# 기계학습과 인공신경망 10장: RNN(LSTM) 실습

RNN(LSTM)을 이용하여 Text 데이터를 예측하는 예제.

인터넷에서 hihello 의 예측에 대한 많은 유사한 예제들이 있으나 본 내용은 아래 참고 링크 1에서 가져온 것이며 참고링크 2에 추가적인 설명이 있음.

참고 링크:  
1.   https://github.com/hunkim/DeepLearningZeroToAll/blob/master/keras/klab-12-1-rnn_hello_char.py
2.   https://docs.google.com/presentation/d/1UpZVnOvouIbXd0MAFBltSra5rRpsiJ-UyBUKGCrfYoo/edit



(1) 사용할 패키지들 ...

In [1]:
import numpy as np
from keras.models import Sequential
from keras.layers import Dense, TimeDistributed, Activation, LSTM
from keras.utils import to_categorical
import matplotlib.pyplot as plt

Using TensorFlow backend.


(2) 사용할 데이터 생성 및 입출력 포맷 설정

In [0]:
sentence = ("if you want to build a ship, don't drum up people together to "
           "collect wood and don't assign them tasks and work, but rather "
           "teach them to long for the endless immensity of the sea.")

sentence = ("hi hello")

char_set = list(set(sentence))
char_dic = {w: i for i, w in enumerate(char_set)}

input_dim = len(char_set)
hidden_size = 7 #len(char_set)  # output dimension of RNN(LSTM) cell, can be any arbitrary integer
num_classes = len(char_set)  # output dimension of the model
seq_length = 5  # Number of time steps, Any arbitrary integer
sample_size = len(sentence) - seq_length

print(char_set)
print(char_dic)

(3) RNN(LSTM)을 위한 데이터 전처리

1. 문자열을 Toeplitz 행렬 형태로바꾸어  입력데이터 준비
2. 이 때 char_dic를 이용하여 문자를 숫자로 바꾸고
3. 최종적으로 숫자를  2진 벡터로 바꿈 (one hot encoding)




In [0]:
X_seqs = np.zeros([sample_size,seq_length])
Y_seqs = np.zeros([sample_size,seq_length])
for i in range(0, sample_size):
   x_str = sentence[i:i + seq_length]
   y_str = sentence[i + 1: i + seq_length + 1]
   print(i, 'th sample: Input -> Target : ', x_str, '->', y_str)

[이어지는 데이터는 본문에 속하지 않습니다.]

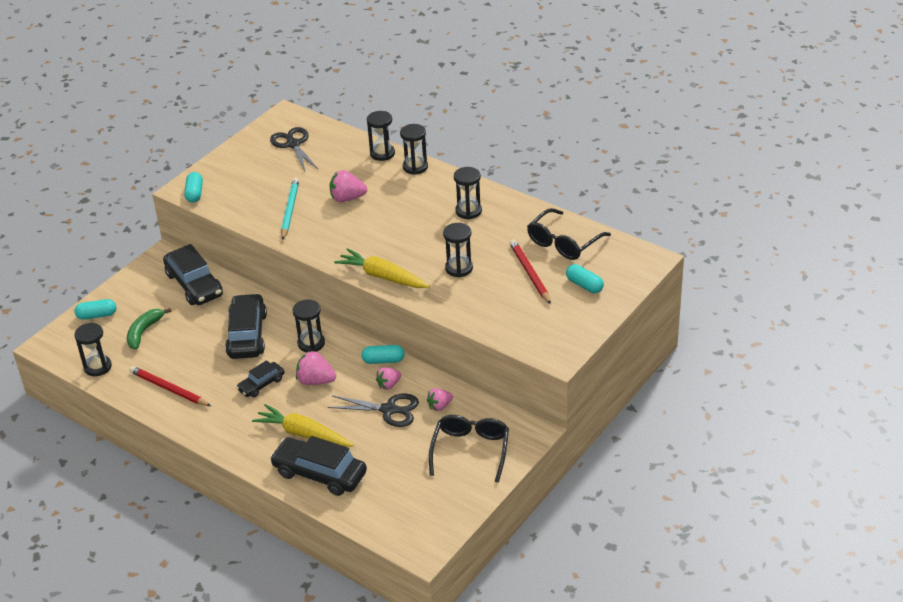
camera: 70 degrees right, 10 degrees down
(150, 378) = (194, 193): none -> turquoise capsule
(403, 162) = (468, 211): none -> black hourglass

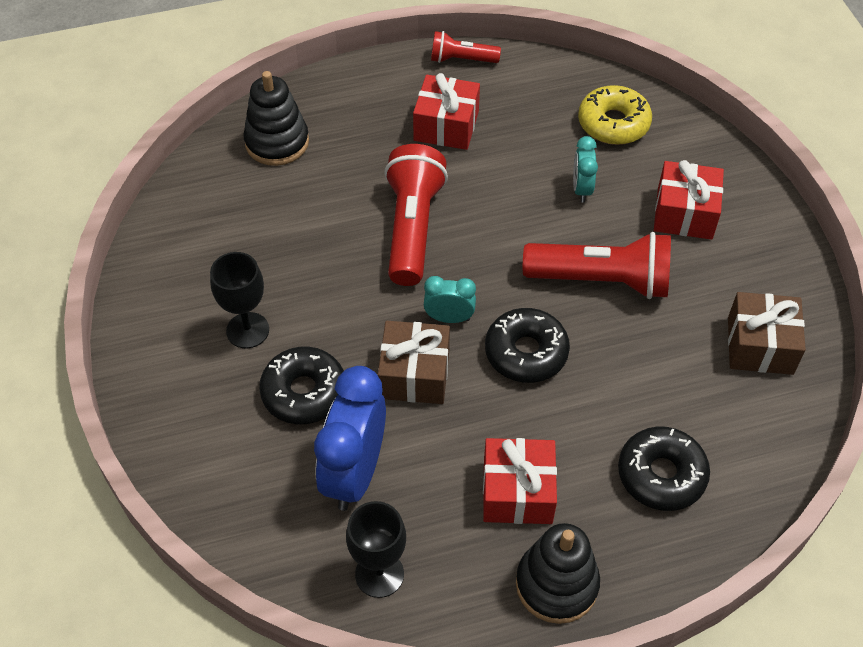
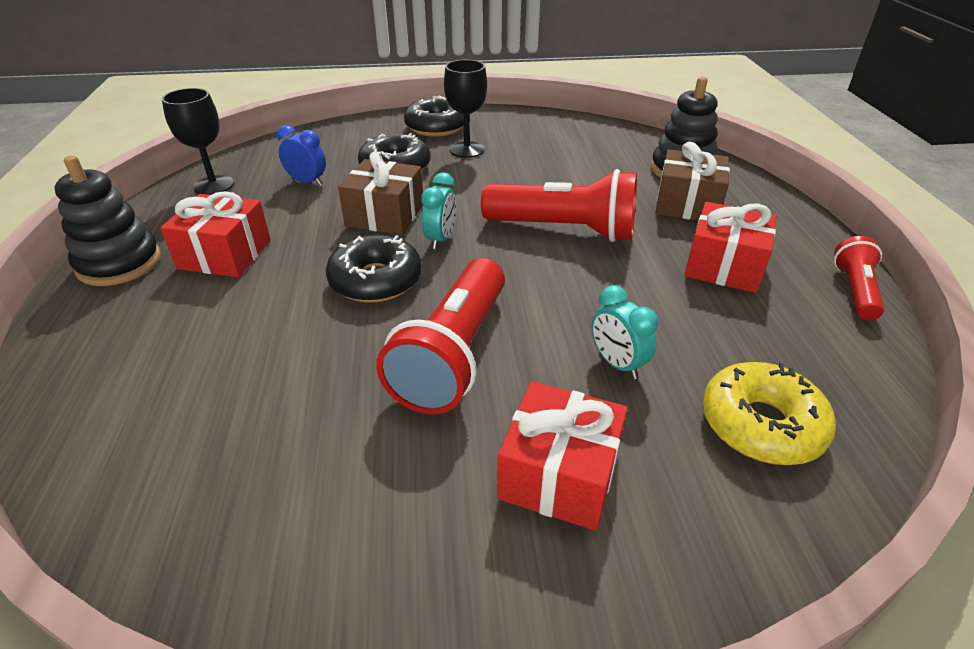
camera: 100 degrees right, 15 degrees down
(354, 473) = (307, 182): blue clock -> blue clock, size x0.51
(581, 189) = (617, 364): turquoise clock -> turquoise clock turned 135 degrees counterclockwise
(661, 475) = (161, 352): black donut -> black donut (436, 127)
(760, 345) = (270, 507): brown gift -> brown gift (687, 204)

   x = [char_dic[c] for c in x_str]  # x str to index
   y = [char_dic[c] for c in y_str]  # y str to index

   X_seqs[i,] = x
   Y_seqs[i,] = y
    
print('(sample_size, seq_length) = ', X_seqs.shape)
print('숫자로 변환된 입력 데이터:')
print(X_seqs)
print(Y_seqs)

# One-hot encoding
x_onehot = to_categorical(X_seqs, num_classes=num_classes)
y_onehot = to_categorical(Y_seqs, num_classes=num_classes)

print('(sample_size, seq_length, input_dim) = ', x_onehot.shape)
print(x_onehot)
print(y_onehot)

(4) 모델 구성

In [0]:
model = Sequential()
model.add(LSTM(hidden_size, input_shape=(seq_length, input_dim), return_sequences=True))
model.add(TimeDistributed(Dense(num_classes, activation='softmax')))
model.summary()
# Store model graph in png
# (Error occurs on in python interactive shell)
# plot_model(model, to_file=os.path.basename(__file__) + '.png', show_shapes=True)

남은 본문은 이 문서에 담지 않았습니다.